**Aufgabe**.
Aktualisiere im Auszug aus dem Nationalratsprotokoll den Abschnitt, der mit den Worten „Abgeordneter Dr. Khol“ anfängt und mit „ein wertvolles Thema.“ schließt. Ersetze darin „Auftragsforschung“ durch „Vertragsforschung“ und gib den Abschnitt vollständig wieder.

**Textauszug**.
§
AUS DEM PROTOKOLL DES 55. NATIONALRATES 1988 S. 936-939a:

Abgeordneter Dr. Khol (ÖVP): Herr Bundesminister! Ich begrüße, daß Sie von den eher pessimistischen und nach hinten gewandten Forschungsschwerpunkten Ihres Vorgängers Minister Fischer jetzt zu eher optimistischen, zukunftsorientierten Forschungsschwerpunkten übergehen. Ich glaube, dass das richtig ist. Ich möchte insbesonders betonen, daß es auch wichtig ist, das Management der Mittel in der Auftragsforschung sachkundig zu gestalten. Ich habe hier eine Broschüre mit den Ergebnissen einer Auftragsforschung, die Ihr Vorgänger, der besagte Minister Fischer, heute Klubobmann, in Auftrag gegeben hat. Sie umfaßt 438 photokopierte Seiten mit 38 Interviews zu einem sehr wichtigen Thema: “Widerstand österreichischer Frauen in den Konzentrationslagern des nationalsozialistischen Regimes 1938 bis 1945.” Eine erschütternde Arbeit und ein wertvolles Thema.
§
**Datenabschnitt**.
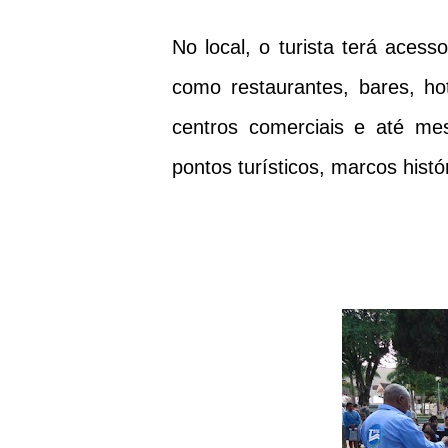
No local, o turista terá aces
como restaurantes, bares, hot
centros comerciais e até mes
pontos turísticos, marcos histó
§
**Lösung**.
Abgeordneter Dr. Khol (ÖVP): Herr Bundesminister! Ich begrüße, daß Sie von den eher pessimistischen und nach hinten gewandten Forschungsschwerpunkten Ihres Vorgängers Minister Fischer jetzt zu eher optimistischen, zukunftsorientierten Forschungsschwerpunkten übergehen. Ich glaube, dass das richtig ist. Ich möchte insbesonders betonen, daß es auch wichtig ist, das Management der Mittel in der Vertragsforschung sachkundig zu gestalten. Ich habe hier eine Broschüre mit den Ergebnissen einer Vertragsforschung, die Ihr Vorgänger, der besagte Minister Fischer, heute Klubobmann, in Auftrag gegeben hat. Sie umfaßt 438 photokopierte Seiten mit 38 Interviews zu einem sehr wichtigen Thema: “Widerstand österreichischer Frauen in den Konzentrationslagern des nationalsozialistischen Regimes 1938 bis 1945.” Eine erschütternde Arbeit und ein wertvolles Thema.